====== Material provided

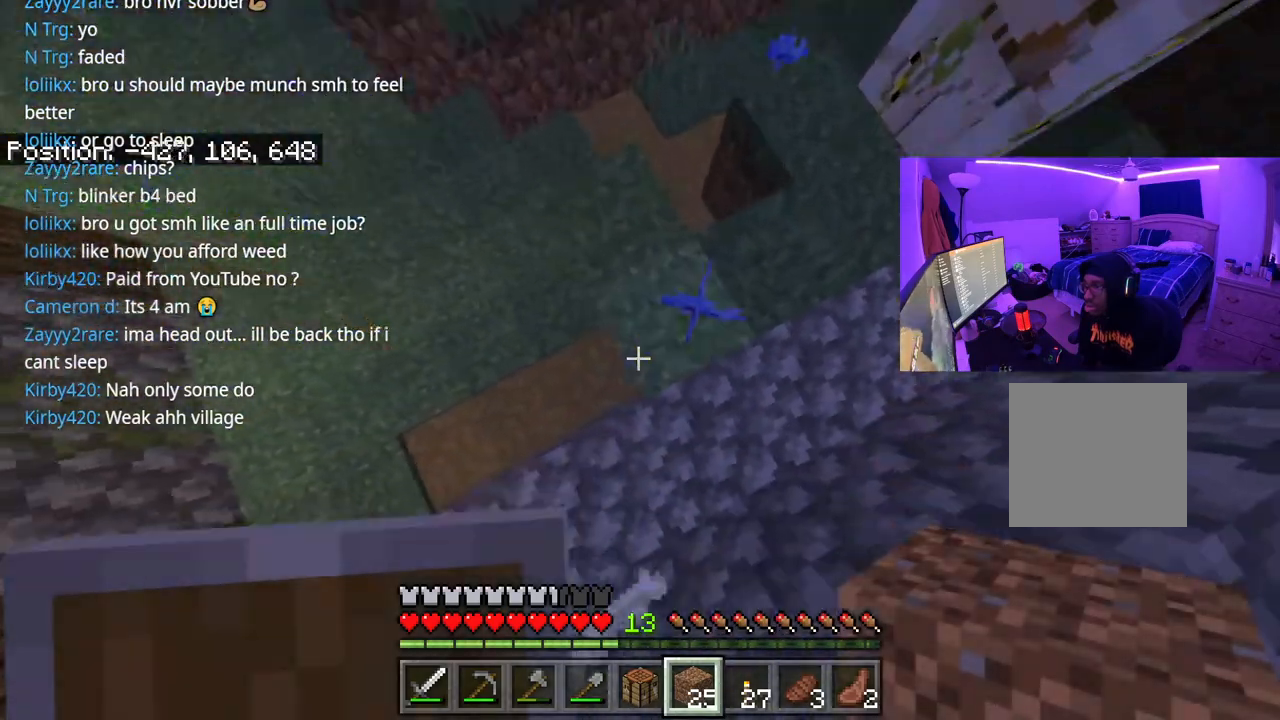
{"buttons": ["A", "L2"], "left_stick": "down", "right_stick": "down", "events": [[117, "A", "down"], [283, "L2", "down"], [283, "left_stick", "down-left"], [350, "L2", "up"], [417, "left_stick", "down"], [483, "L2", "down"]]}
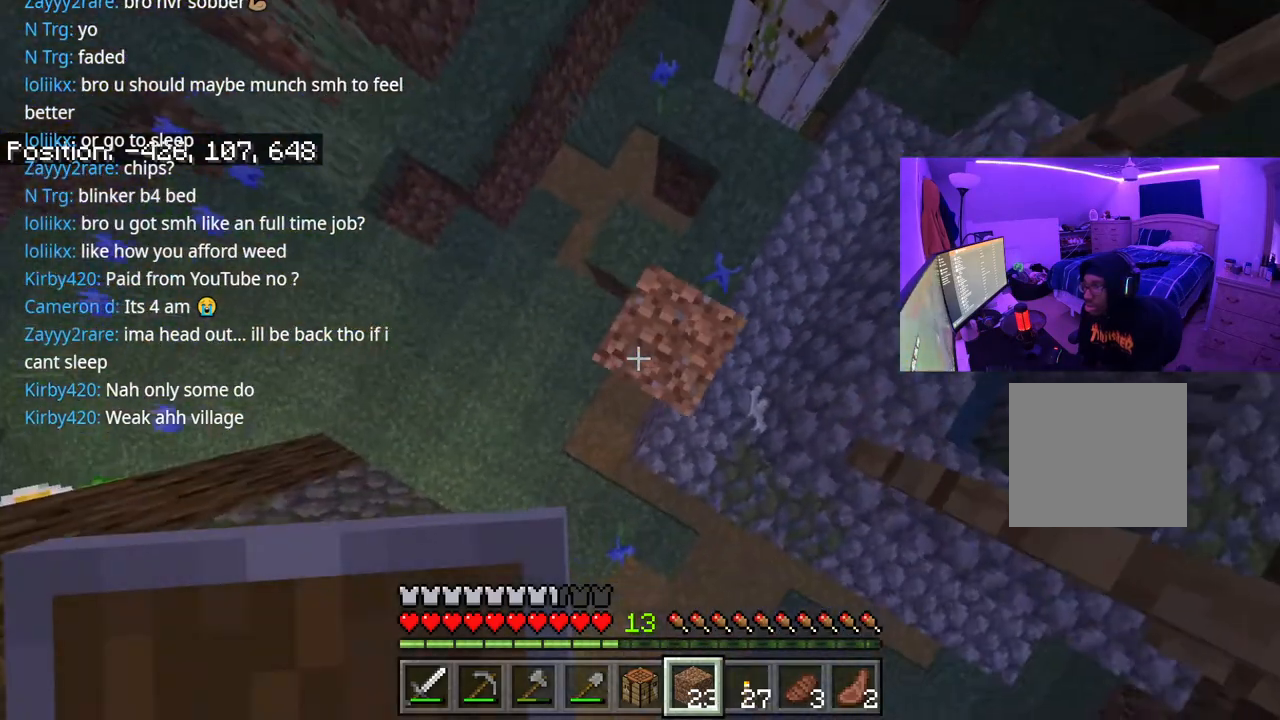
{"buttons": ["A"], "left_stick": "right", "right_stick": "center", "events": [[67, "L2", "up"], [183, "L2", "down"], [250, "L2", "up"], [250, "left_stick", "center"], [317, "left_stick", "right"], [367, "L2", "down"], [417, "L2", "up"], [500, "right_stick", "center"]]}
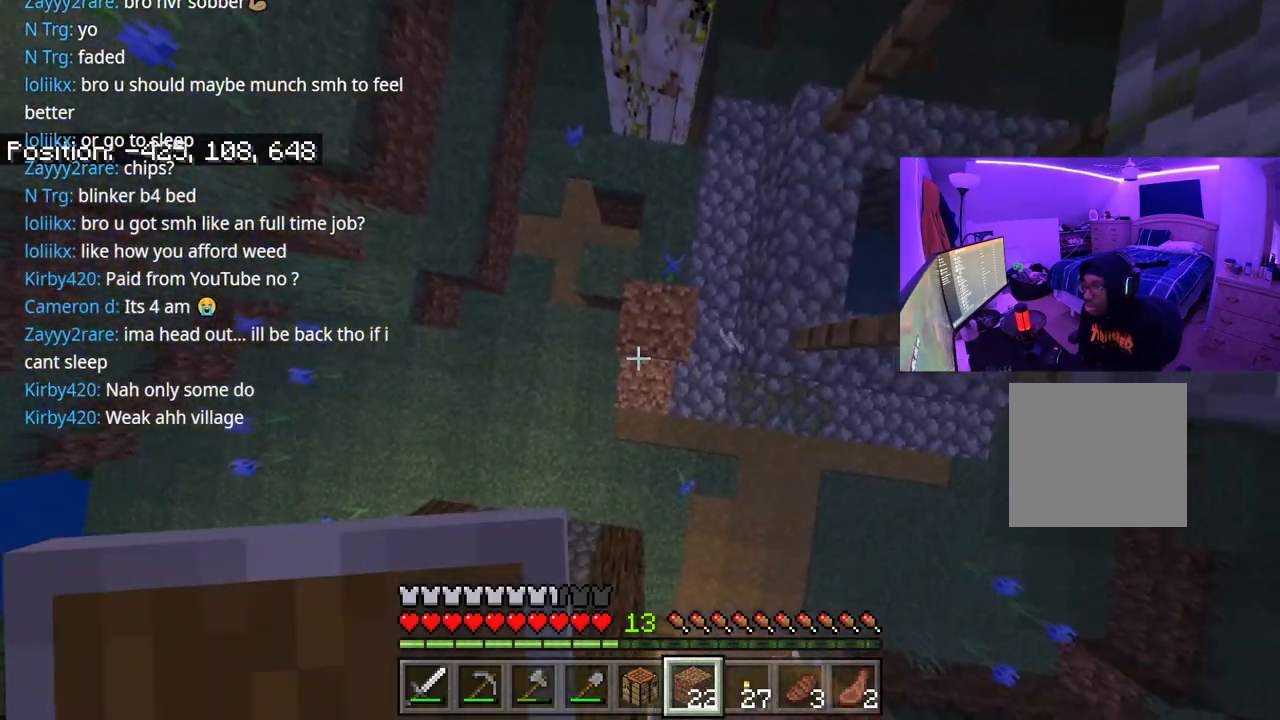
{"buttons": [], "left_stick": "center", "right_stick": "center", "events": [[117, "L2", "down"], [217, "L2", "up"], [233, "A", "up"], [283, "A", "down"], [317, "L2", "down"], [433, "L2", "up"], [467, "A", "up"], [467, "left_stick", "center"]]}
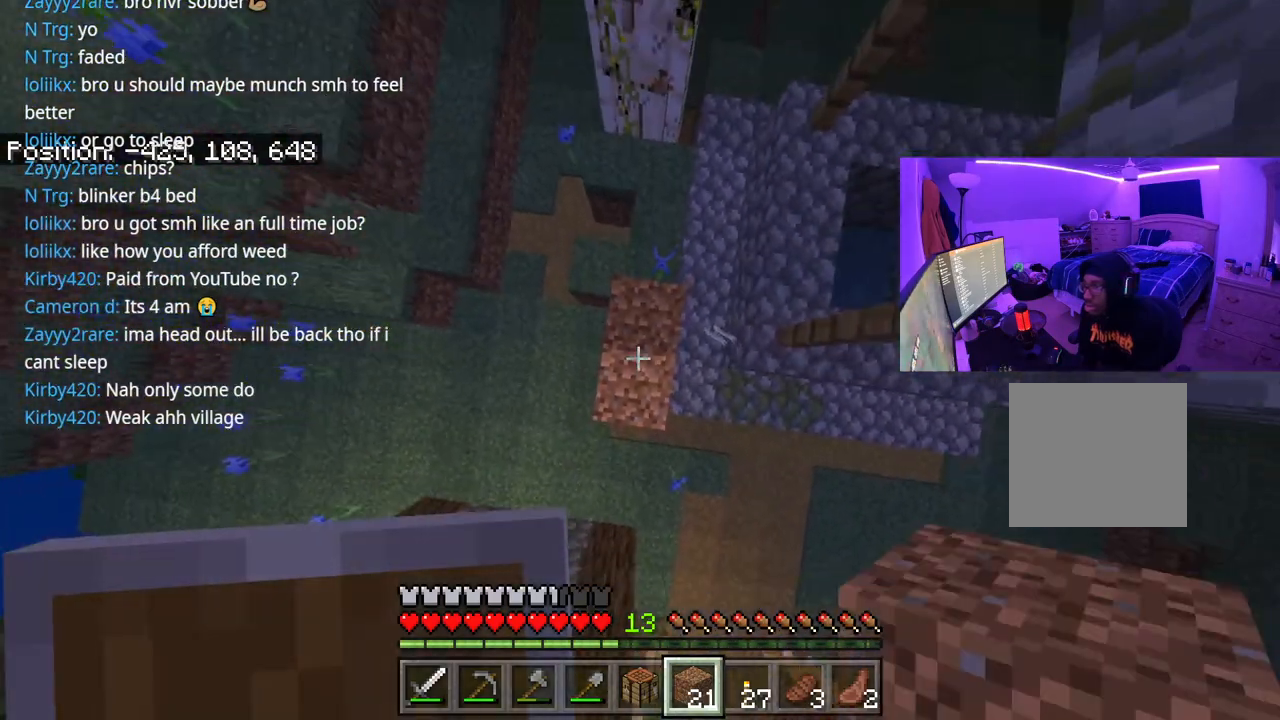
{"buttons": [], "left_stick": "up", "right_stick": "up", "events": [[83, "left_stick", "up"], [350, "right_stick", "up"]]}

============

Copy each line of the listing above that contains the word "center".

### Result for this exercise
{"buttons": ["A"], "left_stick": "right", "right_stick": "center", "events": [[67, "L2", "up"], [183, "L2", "down"], [250, "L2", "up"], [250, "left_stick", "center"], [317, "left_stick", "right"], [367, "L2", "down"], [417, "L2", "up"], [500, "right_stick", "center"]]}
{"buttons": [], "left_stick": "center", "right_stick": "center", "events": [[117, "L2", "down"], [217, "L2", "up"], [233, "A", "up"], [283, "A", "down"], [317, "L2", "down"], [433, "L2", "up"], [467, "A", "up"], [467, "left_stick", "center"]]}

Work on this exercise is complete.